On 7 November at 06:45 12 PAVN were engaged 5 mi northeast of An Hoa killing 8. Later that day another 12 PAVN were engaged 6 mi northeast of An Hoa, 5 were killed. On 8 November a Marine recon team observed 35 PAVN moving 3 mi northwest of An Hoa and called in artillery fire on them killing 19. On 11 November a Marine recon team observed 47 PAVN 3 miles northwest of An Hoa and called in artillery fire on them killing 16. On 13 November a Chieu Hoi led Marines to a 57-ton rice cache.

On 18 November at 09:15 a Marine recon team observed 80 PAVN 2 miles northwest of An Hoa and called in artillery fire on them killing 20 and causing 5 secondary explosions. At 15:20 another recon team observed 75 PAVN 3 miles northwest of An Hoa and called in artillery fire on them killing 28 and causing 3 secondary explosions. On 19 November at 14:30 a Marine recon team observed 55 PAVN 2 miles west northwest of An Hoa and called in artillery fire on them killing 33. Approximately 2 hours later in the same area the recon team observed 35 PAVN and called in artillery fire on them killing 23.

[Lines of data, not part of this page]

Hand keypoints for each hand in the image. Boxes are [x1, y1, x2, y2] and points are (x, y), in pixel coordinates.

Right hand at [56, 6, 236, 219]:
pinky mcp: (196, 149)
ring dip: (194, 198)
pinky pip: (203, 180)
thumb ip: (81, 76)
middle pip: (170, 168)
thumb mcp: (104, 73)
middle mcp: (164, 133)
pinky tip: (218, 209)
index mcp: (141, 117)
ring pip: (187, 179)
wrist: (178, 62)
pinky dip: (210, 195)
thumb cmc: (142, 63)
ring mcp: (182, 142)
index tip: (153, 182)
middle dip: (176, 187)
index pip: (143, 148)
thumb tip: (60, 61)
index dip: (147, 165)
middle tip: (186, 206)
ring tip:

On 20 November at 14:00 a Marine recon team observed 30 PAVN 6 miles southeast of An Hoa and engaged them with small arms killing 11 and capturing 1 weapon before the PAVN withdrew. At 16:00 a Marine recon team observed 24 PAVN digging foxholes 2 miles west northwest of An Hoa and called in artillery fire on them killing 5 and causing 2 secondary explosions. At 17:50 in the same area the team observed 35 PAVN moving southeast and called in artillery fire on them killing 10. On 21 November in two sighting by Marine recon teams 36 PAVN were seen 3–6 miles northwest of An Hoa and were engaged by artillery fire killing 11. On 24 November a Marine recon team observed 60 PAVN/Viet Cong (VC) 3 miles north northwest of An Hoa and called in artillery fire on them killing 20. On 29 November a Marine recon team observed 22 PAVN 3 miles north northwest of An Hoa and called in artillery fire on them killing 12.

On 5 December at 18:30 a Marine recon team observed 10 PAVN 6 miles north of An Hoa and called in artillery fire on them killing 8. At 19:00 a Marine recon team observed 15 sampans carrying 26 VC 6 miles north of An Hoa and called in artillery fire on them sinking 4 sampans and killing 16 VC. At 20:45 another Marine recon team observed 7 PAVN 7 mi north of An Hoa and directed artillery fire on them killing 8.

==Aftermath==
The operation concluded on 6 December. PAVN/VC losses were 700 killed and 94 captured and 41 individual and 5 crew-served weapons captured for Marine losses of 35 killed.